Bright also said Americans “deserve the truth” about the federal response to the health crisis and asked that scientists be allowed to speak “without fear of retribution.”

“We need to be truthful with the American people. Americans deserve the truth,” he said. “The truth must be based on science. We have the world’s greatest scientists. Let us lead.”

Bright filed a whistle-blower complaint concerning his removal from BARDA and said it occurred after he resisted Trump administration efforts to make potentially harmful drugs — including chloroquine, which was promoted early in the crisis by Trump — widely available as a coronavirus treatment.

He said the HHS was dismissive of his “dire predictions” about the potential impact of an outbreak and was unwilling to act on his recommendation that the United States ramp up production of face masks, respirators and other critical supplies.

Trump attacked Bright on Twitter, calling him “not liked or respected” and labeling him a “disgruntled employee.”

The HHS issued a statement saying Bright “has not yet shown up for work, but continues to collect his $285,010 salary, while using his taxpayer-funded medical leave to work with partisan attorneys who are politicizing the response to COVID-19.”

Thursday’s hearing began with a moment of silence to honor more than 80,000 Americans who have died since the start of the health crisis. Subcommittee Chairwoman Anna Eshoo, D-Calif., called the administration’s response “inept, ineffective and extremely late.”

“We are the greatest country on earth and yet we have the most cases and the most deaths from COVID-19 of any nation in the world,” Eshoo said.

Eshoo said Bright’s whistle-blower report is one of the “most specific” and “troubling” she’s ever seen.

“We can’t have a system where the government fires those who get it right and reward those who get it completely wrong,” she said.

Bright said the federal government still needs to assemble a comprehensive strategy that encompasses nationwide contact tracing, increased testing and a vaccine.
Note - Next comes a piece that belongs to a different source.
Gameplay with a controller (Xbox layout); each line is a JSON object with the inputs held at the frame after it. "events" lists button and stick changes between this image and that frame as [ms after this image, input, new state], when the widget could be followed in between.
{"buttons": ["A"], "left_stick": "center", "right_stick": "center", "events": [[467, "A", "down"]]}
“With proper leadership and collaboration across government, with the best science leading the way, we can devise a comprehensive strategy,” he said. “We can devise a plan that includes all Americans and help them help us guide us through this pandemic.”

Michael Bowen, executive vice president of surgical mask manufacturer Prestige Ameritech, also testified on Thursday that in 2004, major domestic mask sellers in the United States switched from selling domestically made masks to selling masks imported from foreign nations.

Bowen said Prestige Ameritech identified this shift as a national security risk in 2006.

Under questioning from Eshoo, Bowen said he has increased his production of masks from 75,000 a month to 2 million a month after HHS accepted his offer to produce masks in response to the pandemic and will double that production to 4 million per month within about 40 days.

He added he had the capacity to produce an additional 7 million N95 respirators per month but said this level of production would require at least three to four months and 100 additional workers.

Bowen said he feared that hiring that many employees without at least a one-year contract from the U.S. government could lead to a similar situation that the company faced during the H1N1 outbreak during which he increased hiring to meet government needs but had to lay off 150 people after the government no longer purchased from the company.

“America has a weakness for low prices,” he said.

In his testimony, Bowen also said that Bright and previous BARDA directors, Robin Robinson and Richard Hatchett, were helpful and encouraged him to “continue warning people about the mask supply.”

He also confirmed that he sent emails to Bright included in his whistle-blower complaint warning of a shortage of masks amid the coronavirus pandemic.